Bill would create new agency to oversee housing enterprises
Senate Banking Committee Chairman Richard Shelby, R-Ala., has proposed a bill to overhaul the government-sponsored enterprises regulatory structure that would eliminate the Federal Housing Finance Board and HUD's Office of Federal Housing Enterprise Oversight and transfer all GSE regulatory authority currently held by both those agencies to a new Federal Housing Enterprise Supervisory Agency.
The new agency would have one director, who would serve as chairman of the agency's four-member advisory board. The Treasury and HUD secretaries and Securities and Exchange Commission chairman would serve as the other three board members.
The new agency would have more regulatory power than OFHEO and the Federal Housing Finance Board now have. For example, the director would be authorized to place Fannie Mae, Freddie Mac or the Federal Home Loan Banks in either a conservatorship or receivership in the event of a financial crisis. Current law only gives the GSE regulators conservator powers.

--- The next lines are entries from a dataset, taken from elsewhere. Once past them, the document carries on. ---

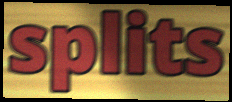
splitsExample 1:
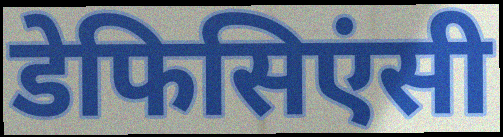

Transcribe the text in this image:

डेफिसिएंसी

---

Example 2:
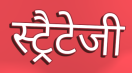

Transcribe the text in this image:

स्ट्रैटेजी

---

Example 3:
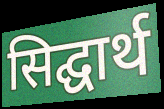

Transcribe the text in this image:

सिद्घार्थ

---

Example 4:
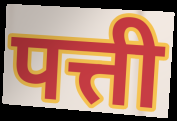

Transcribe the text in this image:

पत्ती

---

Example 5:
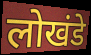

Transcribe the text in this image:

लोखंडे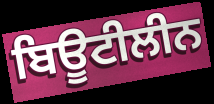
ਬਿਊਟੀਲੀਨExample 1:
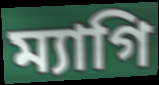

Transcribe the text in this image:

ম্যাগি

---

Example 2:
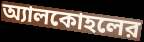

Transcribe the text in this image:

অ্যালকোহলের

"Receivership provisions will ultimately benefit the capital markets by providing a certain resolution process," Shelby said Friday. "The current law does not provide a clear resolution alternative, creates uncertainty and presents a moral hazard."

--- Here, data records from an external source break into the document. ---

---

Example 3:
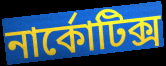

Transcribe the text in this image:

নার্কোটিক্স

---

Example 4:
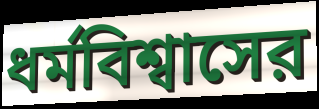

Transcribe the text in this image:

ধর্মবিশ্বাসের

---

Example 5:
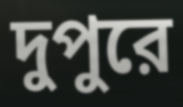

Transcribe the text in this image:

দুপুরেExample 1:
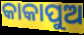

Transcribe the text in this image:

କାକାପୁଅ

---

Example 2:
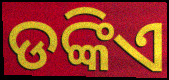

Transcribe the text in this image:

ଡଙ୍କିଏ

The bill would give the new regulator complete discretion over risk-based capital. The legislation would maintain the current 2.5 percent minimum capital standard for Fannie Mae and Freddie Mac but give the director the discretion to temporarily require the GSEs to meet a higher capital standard.
The legislation would prohibit the GSEs from launching new programs without approval from the new agency's director. It also would require the GSEs to provide the director with advanced notice of all plans for offering new products.

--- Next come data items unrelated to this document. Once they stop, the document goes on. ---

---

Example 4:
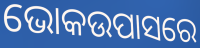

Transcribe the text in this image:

ଭୋକଉପାସରେ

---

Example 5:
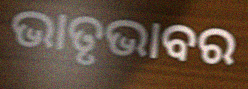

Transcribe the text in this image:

ଭାତୃଭାବର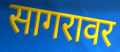
सागरावरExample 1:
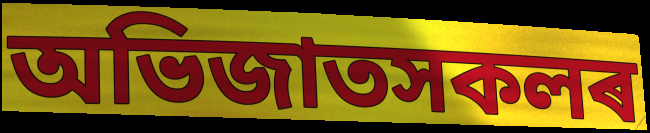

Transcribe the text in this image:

অভিজাতসকলৰ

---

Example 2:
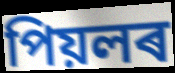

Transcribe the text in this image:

পিয়লৰ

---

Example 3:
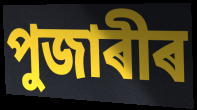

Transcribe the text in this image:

পুজাৰীৰ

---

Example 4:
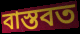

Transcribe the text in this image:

বাস্তবত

If the director determines that any planned product would undermine a GSE's safety and soundness, he could prohibit it from offering the product. But a GSE could offer the product if the director does not raise any objections within 30 days of being notified.
The bill would give the new regulator the same independent funding authority that banking regulators have under current law. The regulator would set its own budget, funded by annual assessments collected from the GSEs, and it would not require approval from Congress.
"I support the mission of Fannie Mae, Freddie Mac and the Federal Home Loan Banks," Shelby said. "My concern is that we must have a framework to ensure that these GSEs also operate in a safe and sound manner."